Offsets allow consumers to restart without losing track of messages. Consumers send pull requests to the leader partition of a broker. If they contact the wrong broker, they receive an error like “Not a leader for partition.” To prevent the mistakes, producers and consumers first request metadata from brokers. This metadata helps them send future requests to the correct leader partitions.
Consumer Groups
In a consumer group, multiple consumers work together to consume messages from a topic. Each partition is assigned to only one consumer within the group. Here’s how it works:
- A consumer group ensures only one member consumes each partition at a time.
- A consumer can read from multiple partitions, but a single member owns each partition.
Why Use Consumer Groups?
While a single consumer can fetch data, consumer groups provide vital benefits:
- Scalability: If a producer sends messages faster than a single consumer can read, a consumer group spreads the load.

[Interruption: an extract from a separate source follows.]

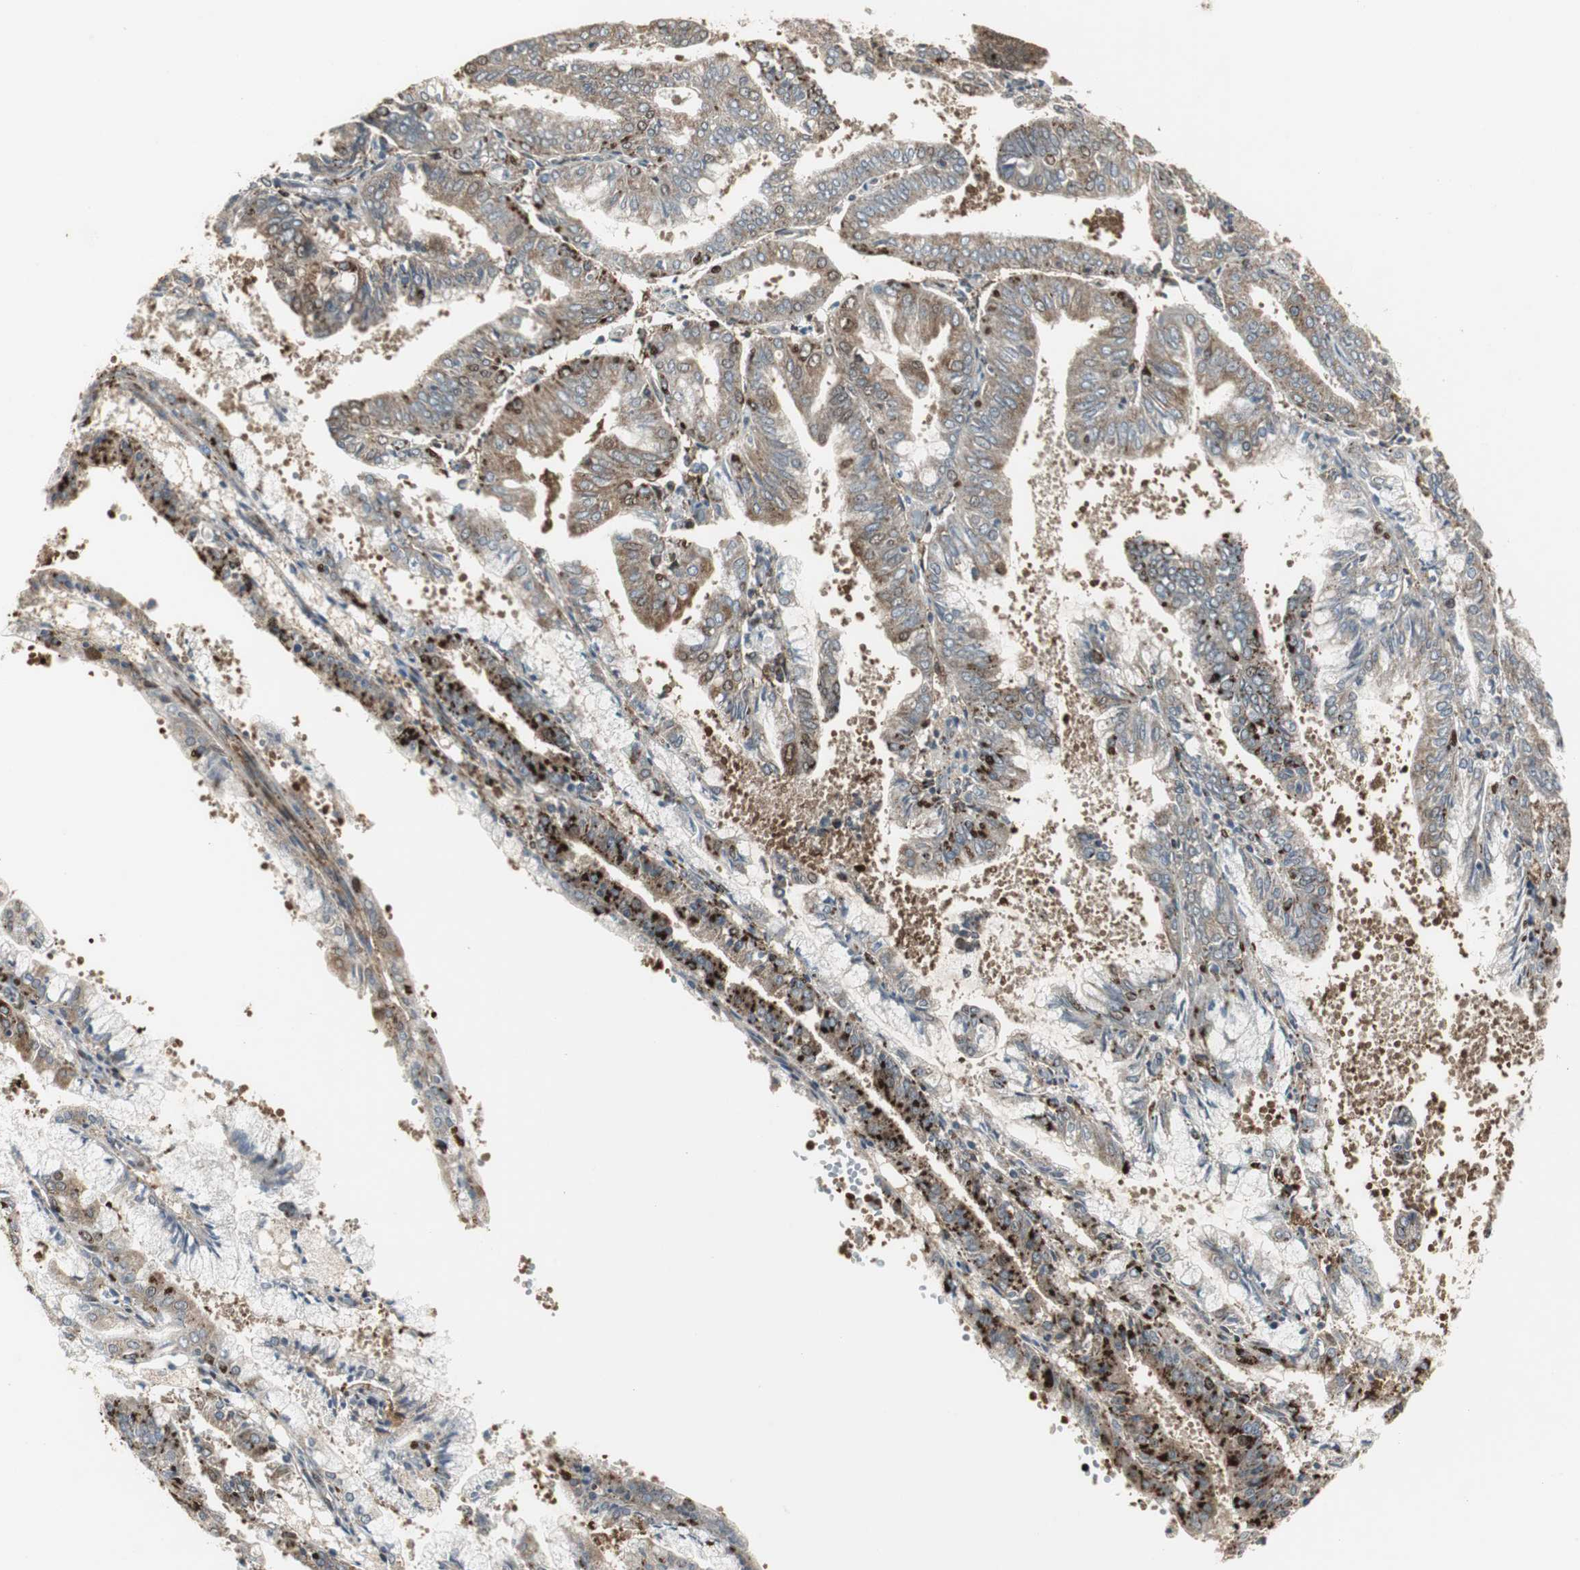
{"staining": {"intensity": "moderate", "quantity": ">75%", "location": "cytoplasmic/membranous,nuclear"}, "tissue": "endometrial cancer", "cell_type": "Tumor cells", "image_type": "cancer", "snomed": [{"axis": "morphology", "description": "Adenocarcinoma, NOS"}, {"axis": "topography", "description": "Endometrium"}], "caption": "Immunohistochemical staining of endometrial adenocarcinoma displays medium levels of moderate cytoplasmic/membranous and nuclear protein staining in about >75% of tumor cells.", "gene": "PLIN3", "patient": {"sex": "female", "age": 63}}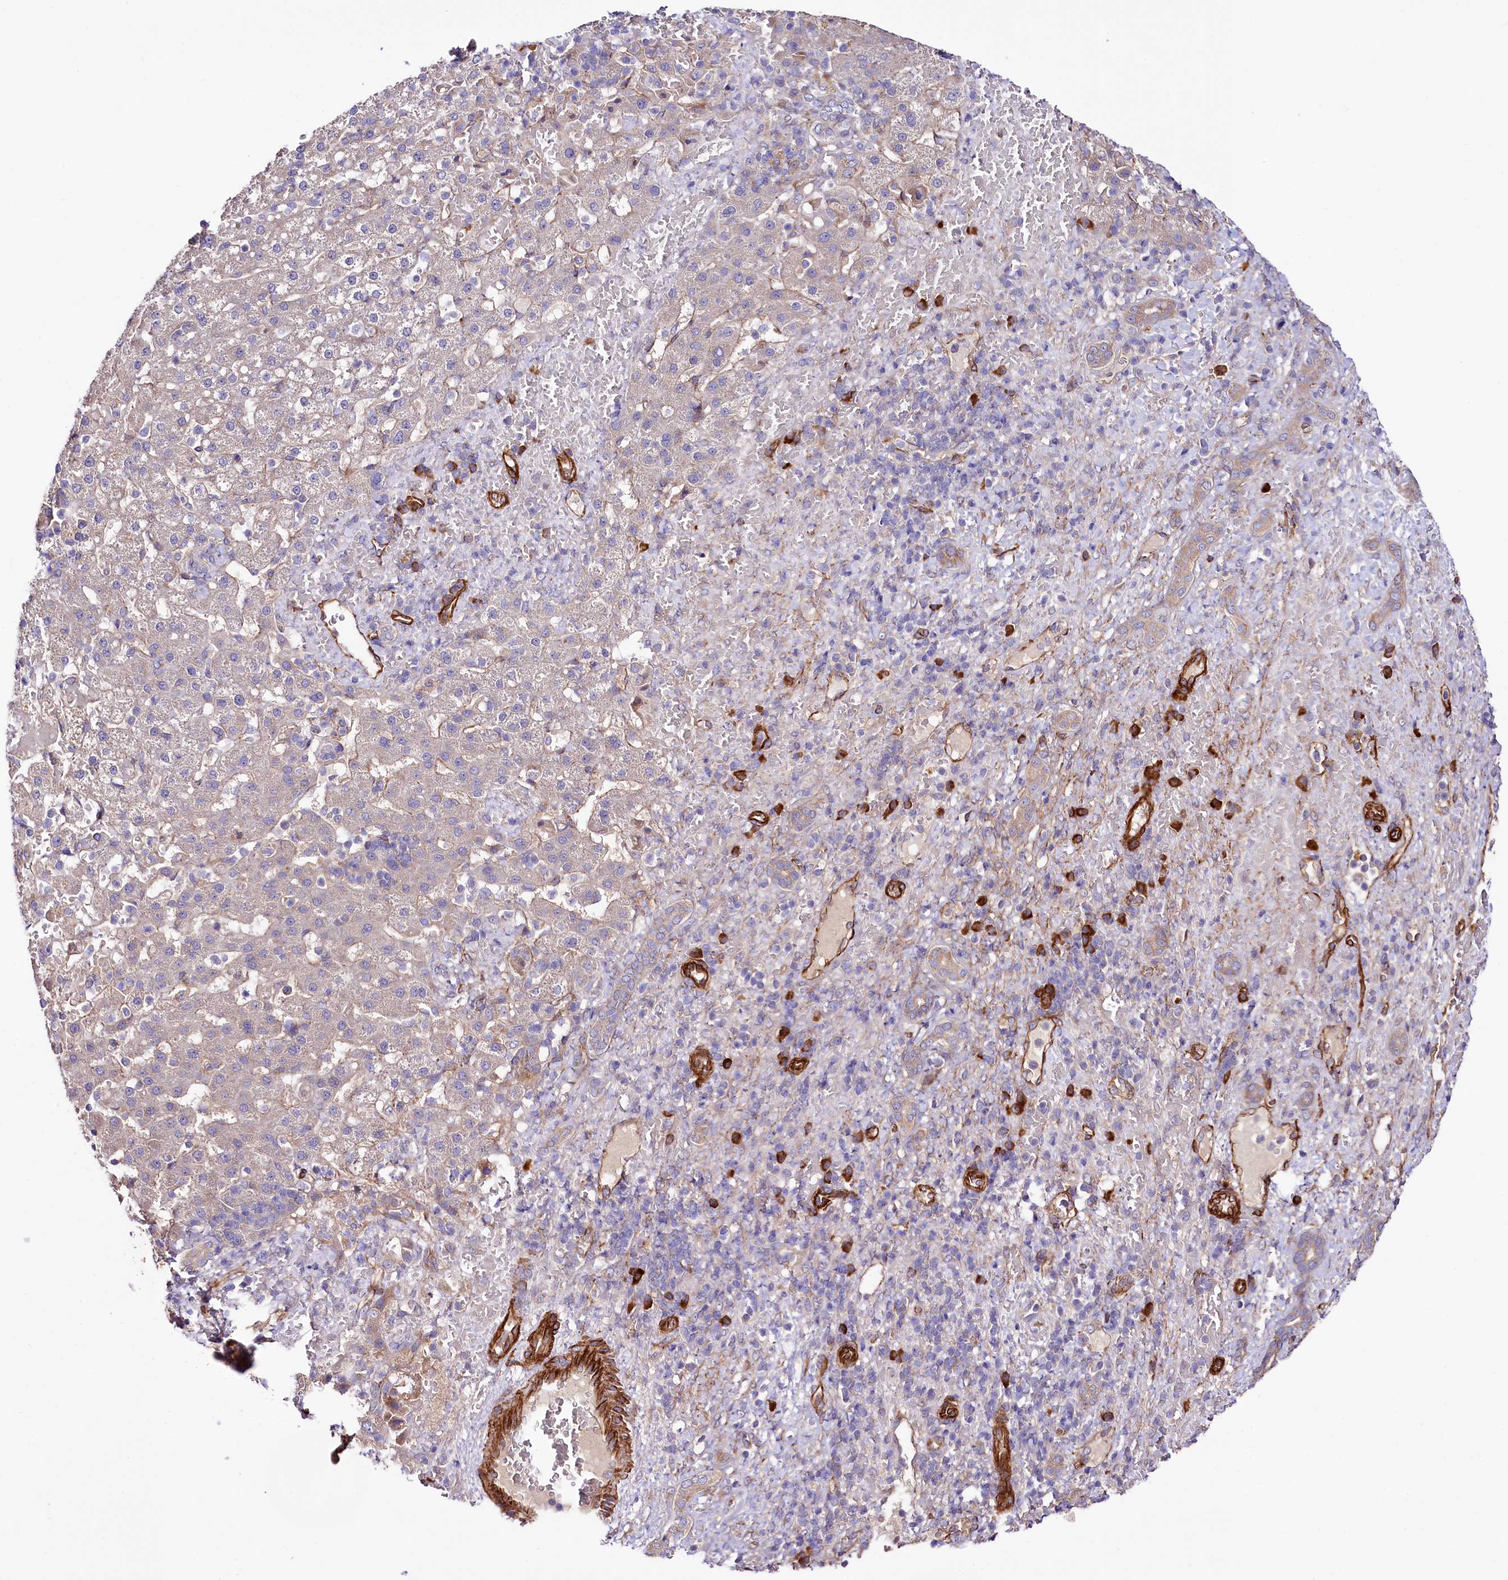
{"staining": {"intensity": "negative", "quantity": "none", "location": "none"}, "tissue": "liver cancer", "cell_type": "Tumor cells", "image_type": "cancer", "snomed": [{"axis": "morphology", "description": "Normal tissue, NOS"}, {"axis": "morphology", "description": "Carcinoma, Hepatocellular, NOS"}, {"axis": "topography", "description": "Liver"}], "caption": "Liver cancer (hepatocellular carcinoma) stained for a protein using IHC demonstrates no expression tumor cells.", "gene": "SPATS2", "patient": {"sex": "male", "age": 57}}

- Fault Tolerance: If a consumer fails, other consumers in the group can take over, preventing data loss.
Consumer groups allow horizontal scaling and provide a reliable way to handle large volumes of messages efficiently.
In summary, Kafka’s architecture comprises producers, brokers, and consumers (or consumer groups), providing a robust and scalable messaging system. With its ability to handle millions of messages, Kafka ensures efficient message distribution and fault tolerance through its partitioning and replication mechanisms. Consumer groups enable horizontal scalability, allowing systems to manage high message throughput and ensure reliability in the face of failures. Whether handling real-time data streams or scaling distributed applications, Kafka is a powerful tool for modern data-driven architectures.